> **Problem to solve**: Pick up the interview about the MvR comic after its final line and write the exchange that follows.

> **Source passage**:
════════
SP: Grounded…like a Rock. It all fits! All right, so MvR is awesome and I want it to never ever end but you two are a good team have you ever thought of doing another story? I mean that style would lend itself to so many different things, ya know?
KB: Well Victor and I both sort of have tunnel vision and we're just two people so we are both solely focused on just finishing MvR right now. We're totally open to doing something different in the future and we kind of have a couple of ideas but we don't want to get ahead of ourselves. We have a definite end to MvR, ya know, it's not meant to be an ongoing…it ends at a certain point, or at least the rock part does, and we want to finish that. I feel like, ya know, we owe it to ourselves and to the people that have liked it and have continued to read it to give them the ending they deserve.
SP: I understand. Nobody wants another unfinished work like All-Star Batman and Robin on their shelf.
KB: We are totally open to doing different stuff but it's just not the right time right now. But in the future who knows? We were talking to the creator of Axe Cop [Ethan Nicolle] and he had done all these things that earned prestige but they weren't earning any money and people weren't really reading them. Then one day what he thought was this stupid web comic made him famous, at least in comic circles. So you just never know where your break comes from and that's kind of a nice story for people like me who are just trying to get their foot in the door because you never know what is gonna hit and what's not…
SP: What do you see in the future?
KB: We'll see where it goes man. We do have a couple of ideas for short stories but I don't think we can do a super-hero kind of book because… pretty much MvR is what we do, that's our style so I don't think it would work if we did like a superhero or crime noir sort of thing. We want to make you laugh through absurdity and honesty. Basically, we want to do something like South Park, but with comics.
SP: So that's a hard no for bringing the style of MvR to a superhero book?
════════
> **Information shown**:
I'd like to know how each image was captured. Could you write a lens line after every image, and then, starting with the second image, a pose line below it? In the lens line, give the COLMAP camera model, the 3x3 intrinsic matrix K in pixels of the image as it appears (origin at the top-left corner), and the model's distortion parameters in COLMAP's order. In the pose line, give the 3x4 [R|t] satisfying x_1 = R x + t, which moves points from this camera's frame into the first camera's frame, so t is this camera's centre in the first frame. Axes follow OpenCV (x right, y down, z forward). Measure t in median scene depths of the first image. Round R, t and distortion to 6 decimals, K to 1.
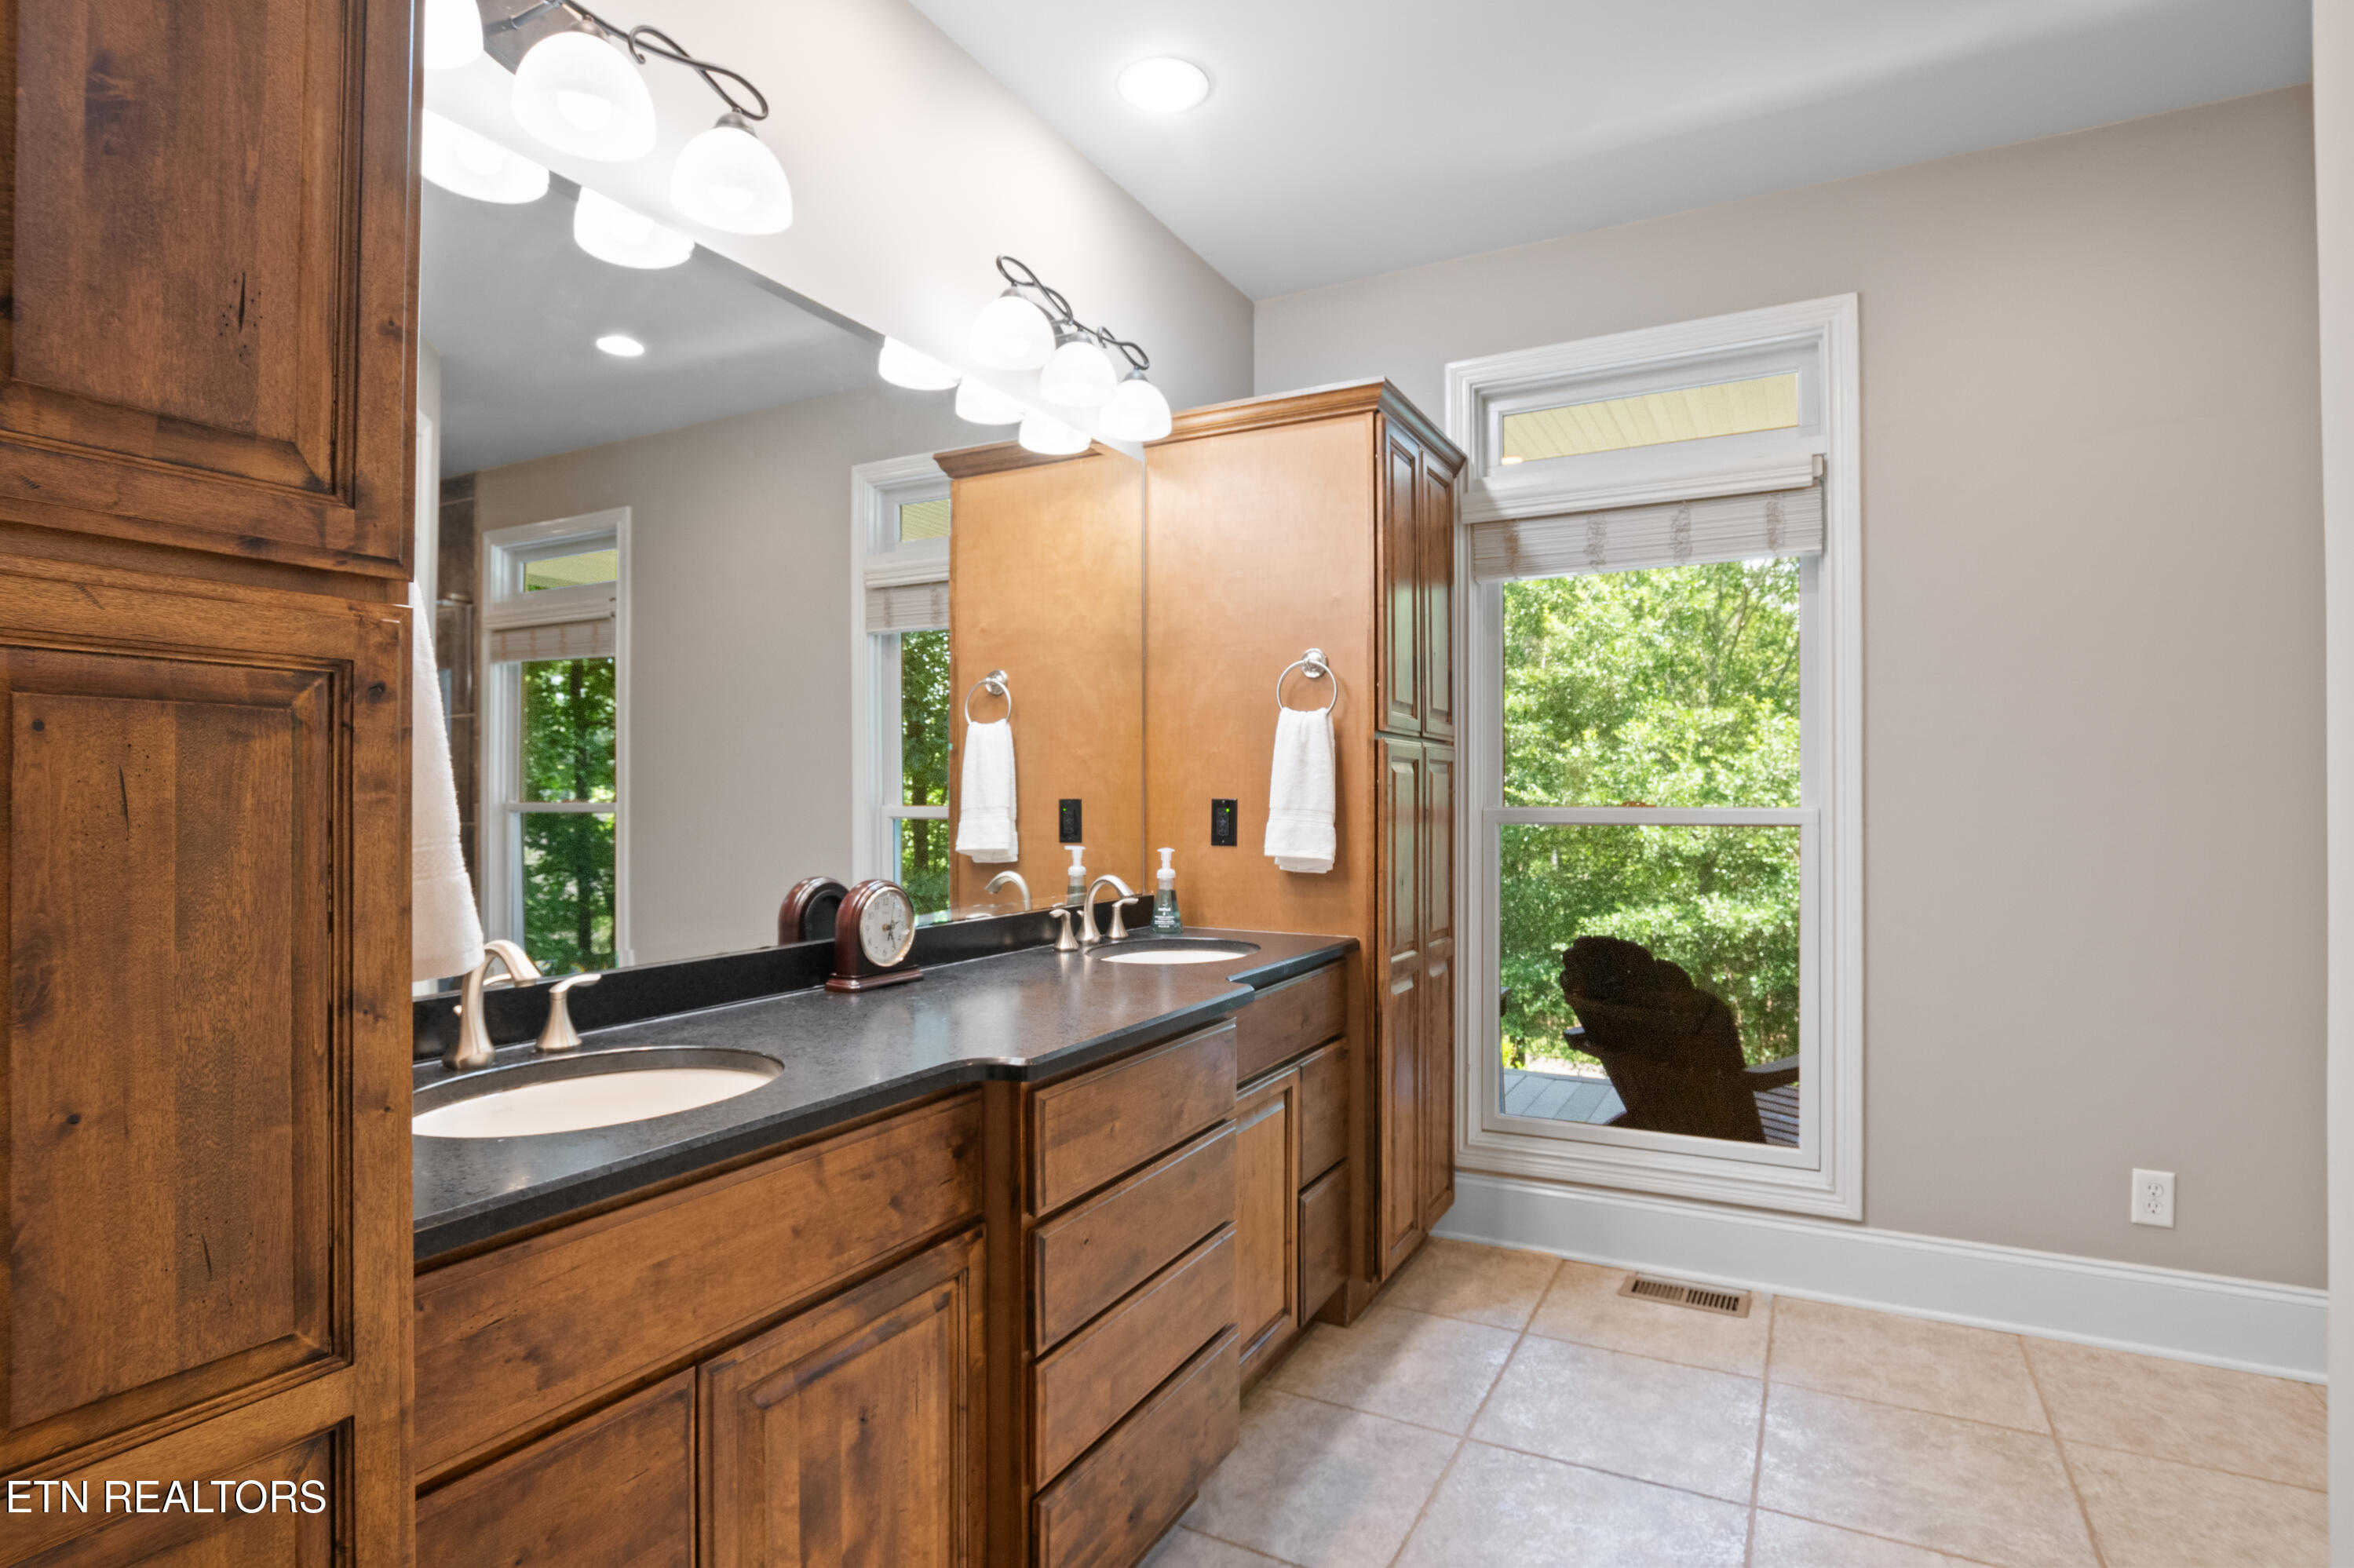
lens RADIAL K [[1197.6, 0, 1173.2], [0, 1197.6, 787.8], [0, 0, 1]] dist [-0.018794, -0.001436]
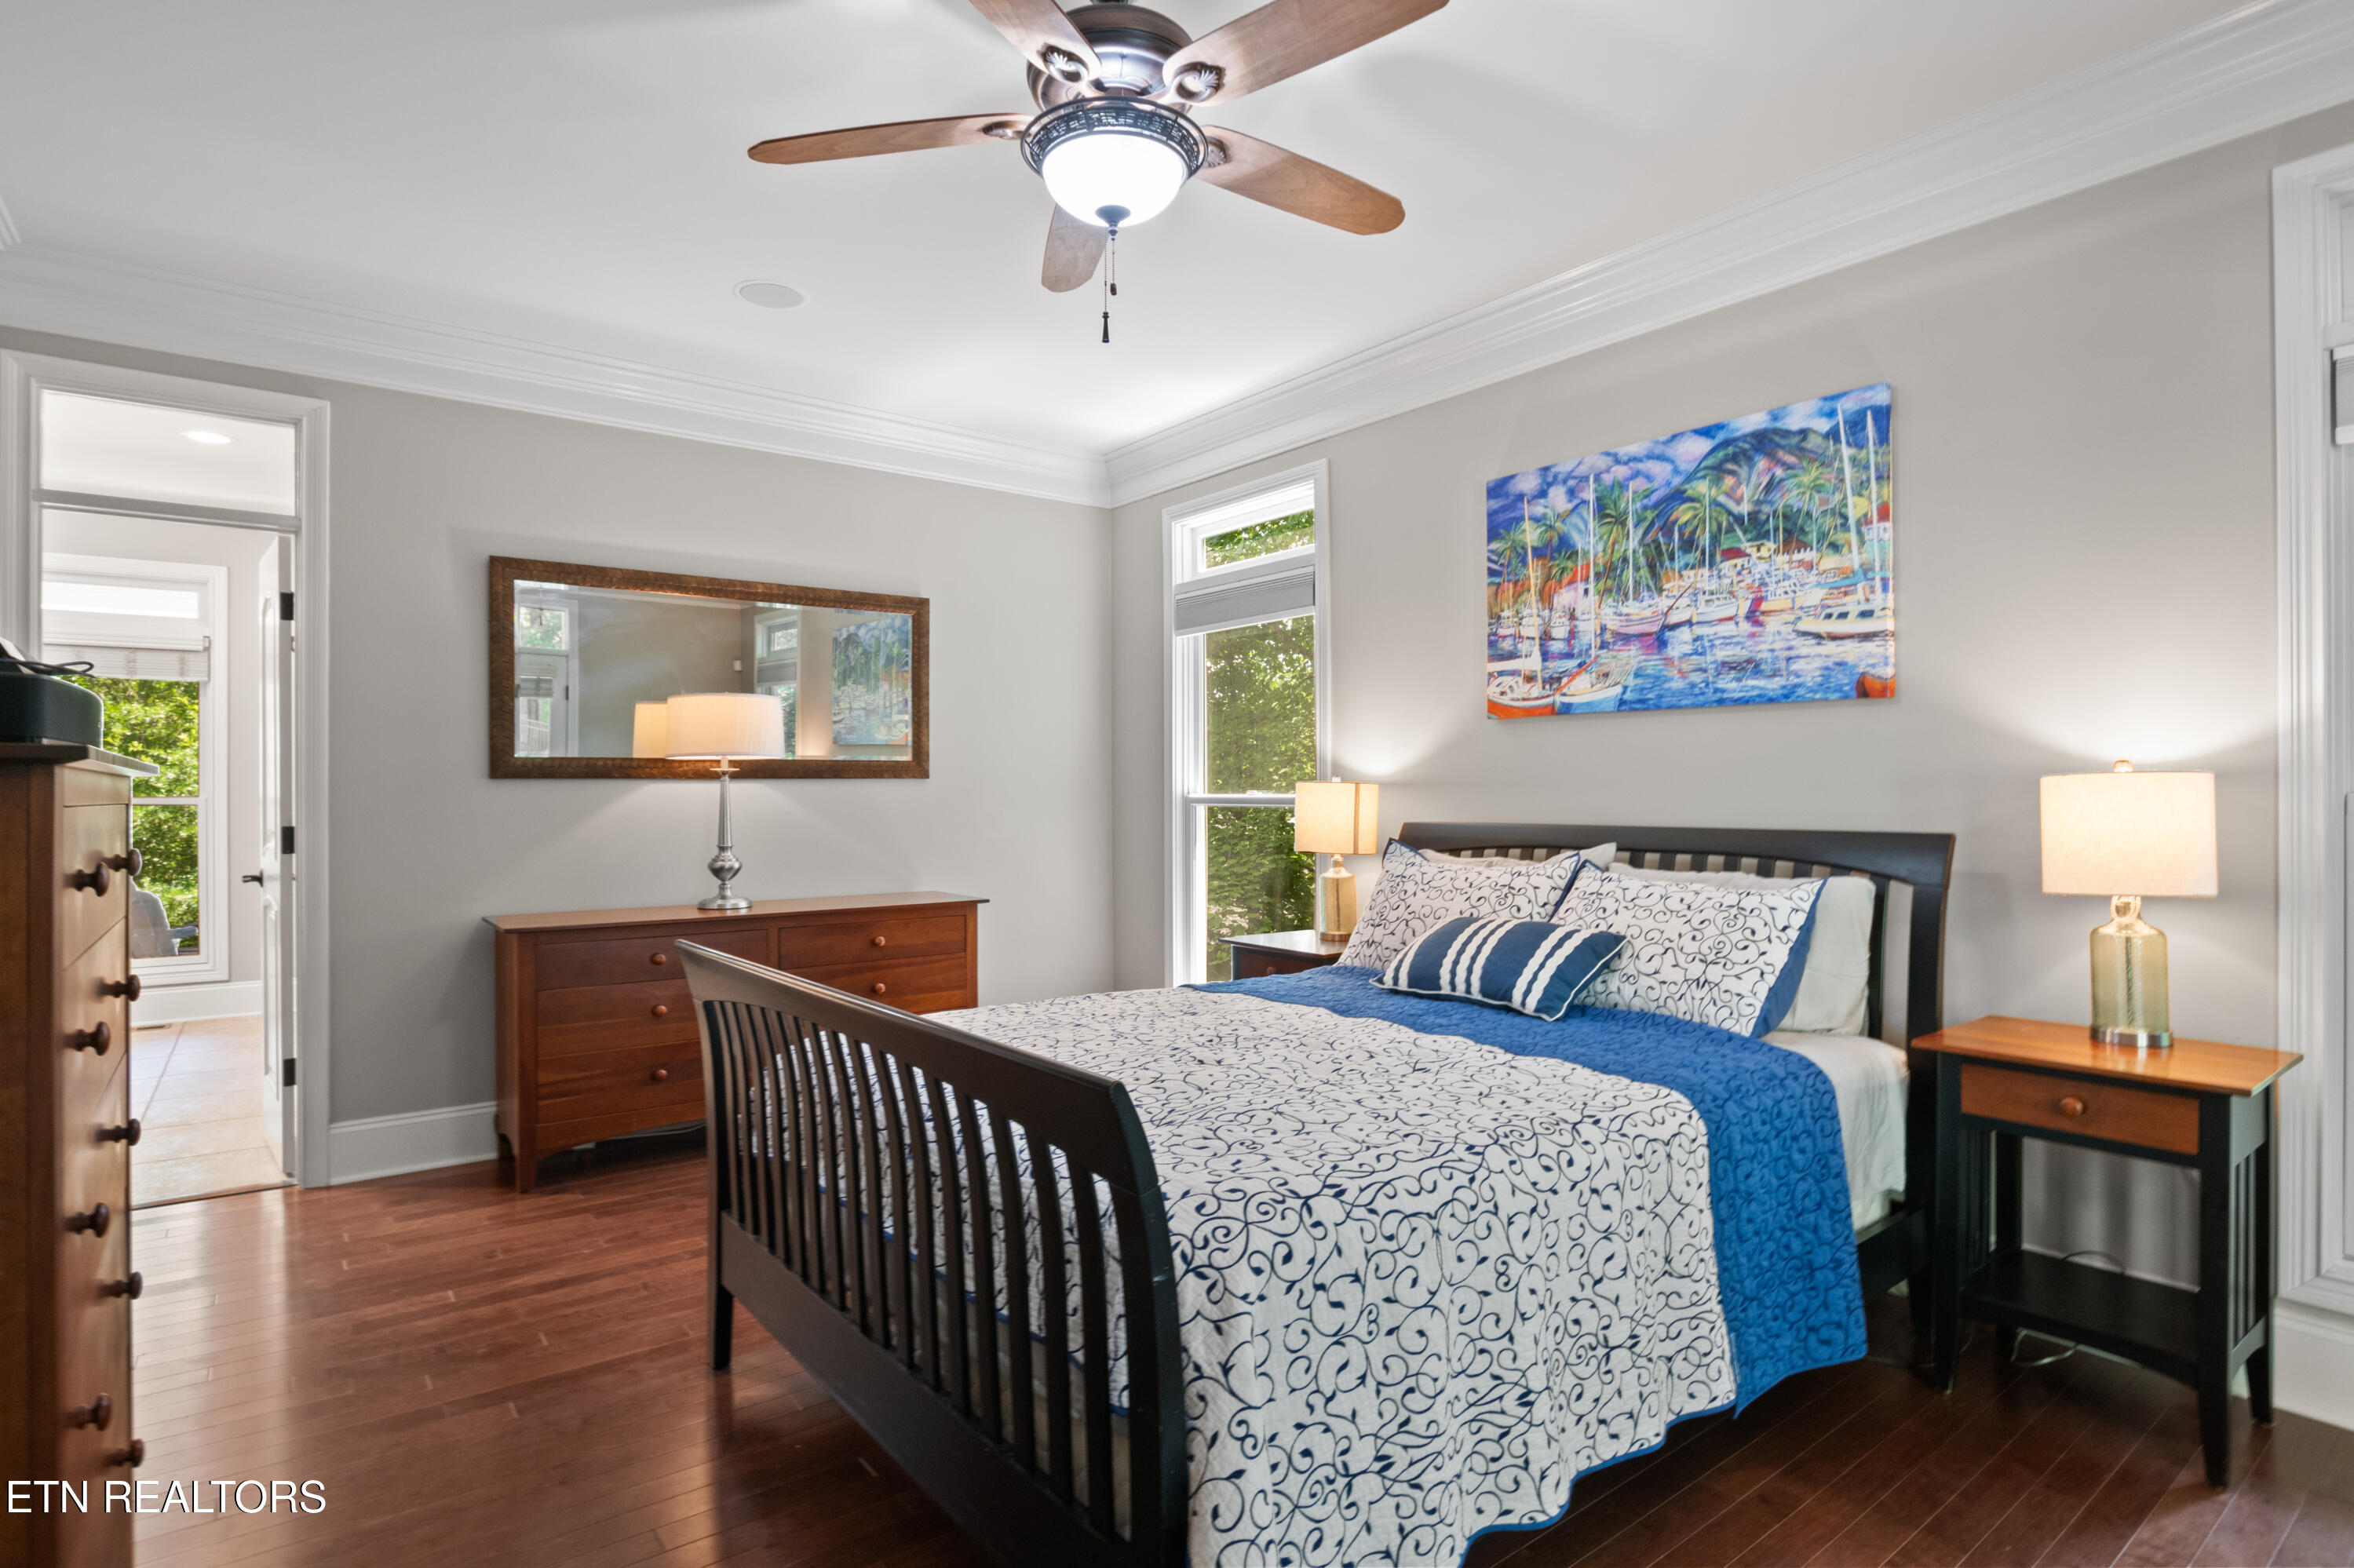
lens RADIAL K [[1197.6, 0, 1173.7], [0, 1197.6, 787.8], [0, 0, 1]] dist [-0.018794, -0.001436]
pose [[0.413965, -0.001504, 0.910292, -0.119907], [-0.004632, 0.999982, 0.003758, -0.002170], [-0.910281, -0.005772, 0.413951, -0.261351]]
════════
> **Answer section**:
KB: I mean I grew up reading superhero comics but I don't think either Victor or myself have enough of an emotional attachment to [the genre] to tell that kind of story. Maybe we would at one point but it's gotta be the right one…maybe we could just make fun of a blind superhero with radar senses, I don't think that's been done before.
SP: Like one who just sucks and dies in one issue?
KB: Exactly… have you been reading my diary? I mean we might do it at some point but right now we feel like Buck Stone is our super-hero. Not to give away too much but we are definitely going to reference some super-hero stuff in coming issues of MvR so the elements are there but I don't know if we could do a whole book like a Super-Hero-Man Vs. Rock sort of thing. But hey, we're excited for the future and if there's a story to be told that makes people laugh and makes us laugh then we're gonna tell it.
SP: What is your dream for MvR ?
KB: To make enough money to pay my alimony and child support every month. Maybe have a video game that would be the only other thing. We won't allow Man Vs. Rock to be used for any other purposes than for a video game or to pay my alimony and child support payments.
SP: What can the world do to support MvR? If any of the bleeders reading this have not heard of or are yet to experience MvR what can they do to get their lives back on track?
KB: Well the only way to support MvR is to support the Nigerian prince who just needs a little bit of money right now to get him back into power. He's good for it, trust me. He just needs assistance of a few million dollars and he promises to pay you back, and that's like the only way to support MvR. So send me an email with your social security number and bank account numbers and I will get it to him. You'll be helping a good cause!
SP: For the rest of this interview, which even by MvR standards gets pretty weird, you can hear the full, unedited version here.
Rock on Bleeders.
Shawn Perry is a comic book and film enthusiast striving to be here now. He currently resides in East Hartford, Connecticut and is rocking out to the Cribs new record. Tweet him @thesperry and email him your stories and thoughts at Shawn.Perry88@gmail.com.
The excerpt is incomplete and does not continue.